The ice age is coming, the sun’s zooming in / Engines stop running and the wheat is growing thin /A nuclear error, but I have no fear /’Cause London is drowning, and I live by the river (chorus from London’s Calling, by Strummer/Jones, 1979).
These lines rather sum up the confused media response in the 1970’s (the sun zooming in would *not* be causing an ice age; sea level rise would be associated with warming); engines stop running mixes up the oil crisis. At that time (and particularly the early to mid 70’s) climate science was ambiguous about predicting the future, although the 1975 NAS report summarised the state of the science pretty well: that we didn’t know enough to make useful predictions and needed to study more. And since that time we *have* studied more, with the result that we have some firm conclusions pointing to warming.
But, we’ve done this all before. So whats new?
Not much, but Senator Inhofe has been speaking about climate change again, and predictably enough dredged up the 1975 Newsweek article headed “A cooling world”. Which appears to have prompted Newsweek to re-examine their old article. They concede that the article was so spectacularly wrong about the near-term future but defend themselves with In fact, the story wasn’t “wrong” in the journalistic sense of “inaccurate”, which seems rather self-serving. Whilst the article does manage to reference the NAS report, it does so in a minor paragraph – the headline and most text implies cooling and severe problems with the food supply.
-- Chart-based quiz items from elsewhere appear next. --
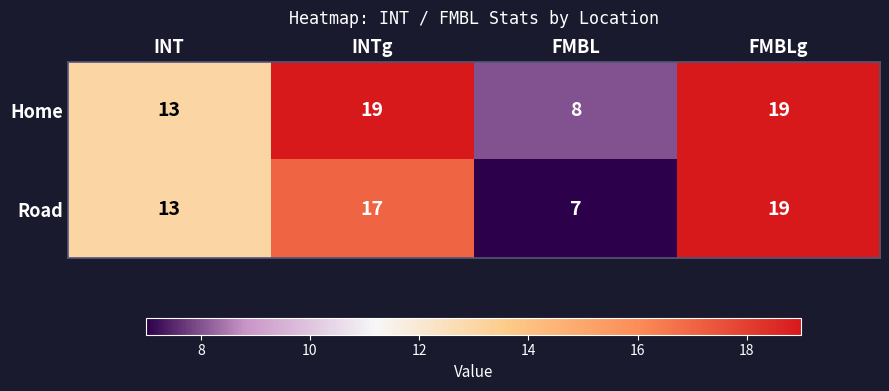

Where is Road nearest to the value 13?

INT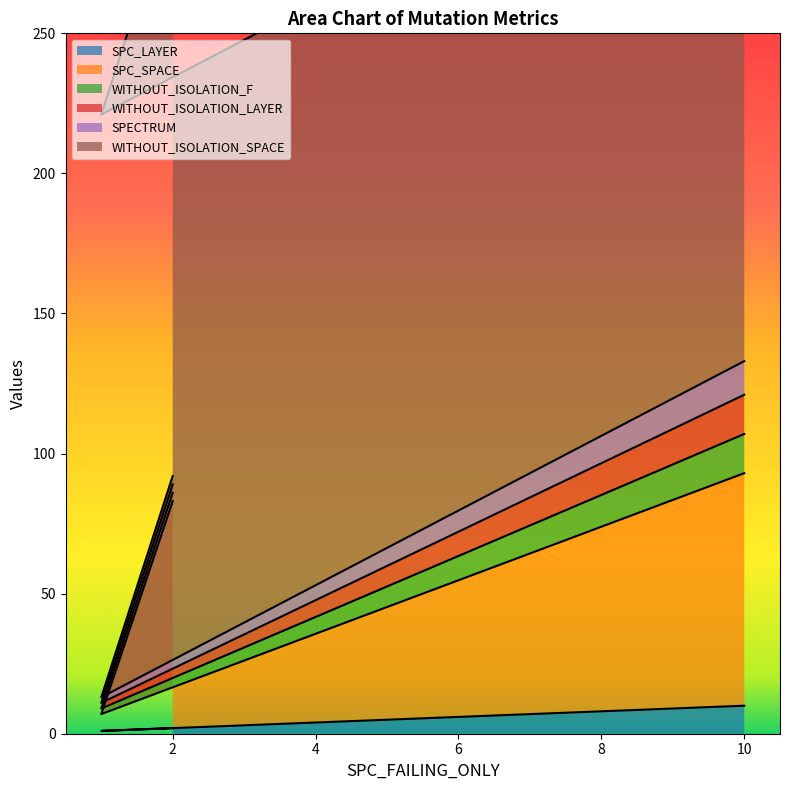

At which category does the chart reach its minimum across all series?

1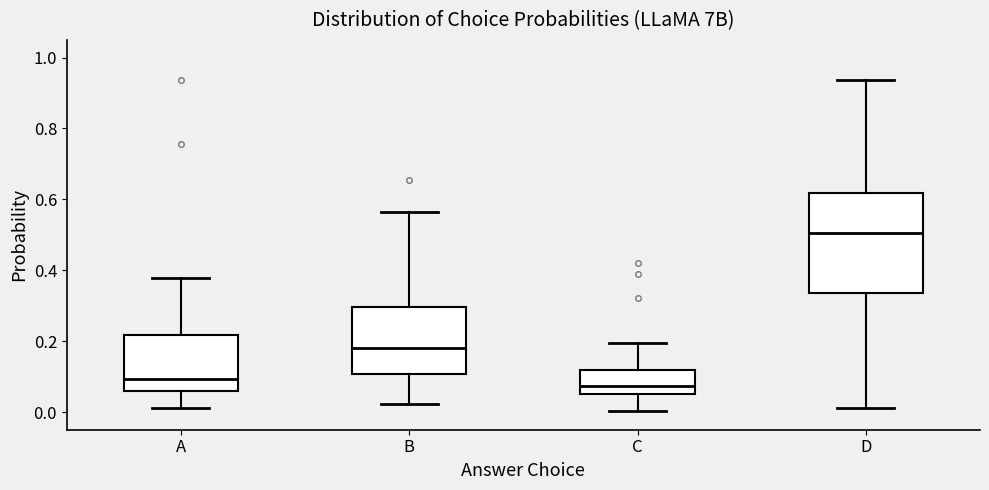

Where does the median line of the box for D sit on the y-axis? The values are not printed on the chart, so give them approximately, as read against the axis.

0.50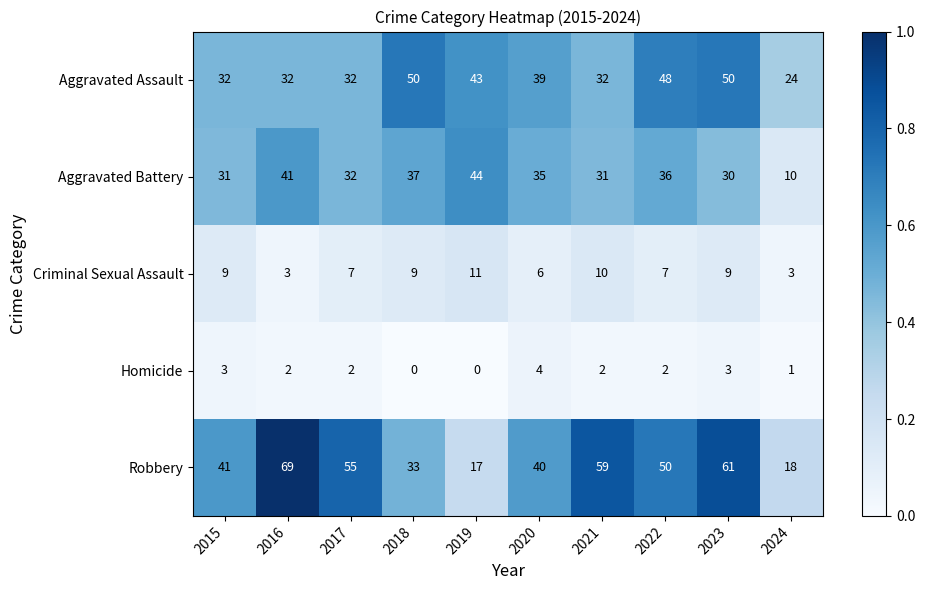

Rank the series at 2021 from lowest to highest value.

Homicide, Criminal Sexual Assault, Aggravated Battery, Aggravated Assault, Robbery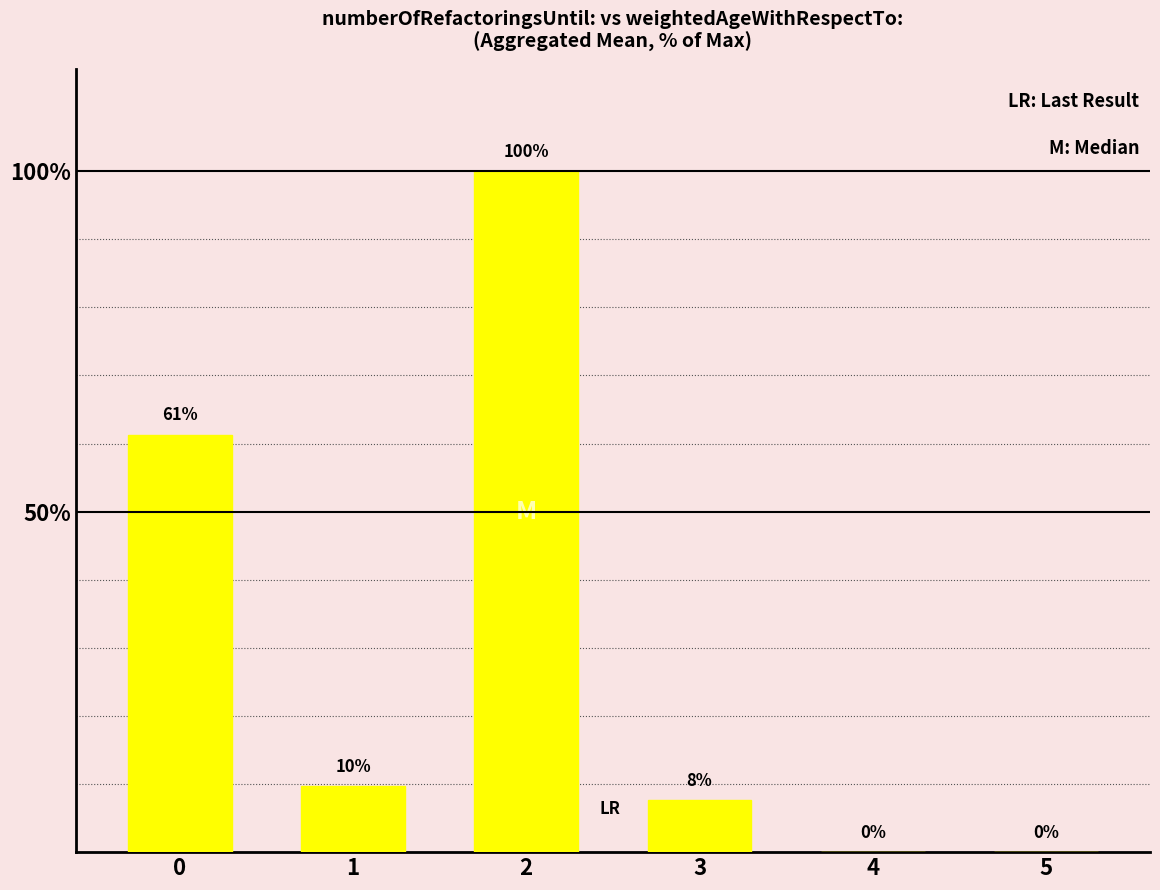

What is the greatest value displayed?

100.0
Inhofe raises other various stories from way back (see here for more) but fails to point out that a few stories culled from over a century doesn’t compare at all with the media attention nowadays paid to global warming.
The lesson to take from this is the obvious one: not to take your science stories from the mass media if you can possibly find better sources. Which nowadays are readily available: the IPCC report for a solid review of the state of the science; and RealClimate for more topical stuff.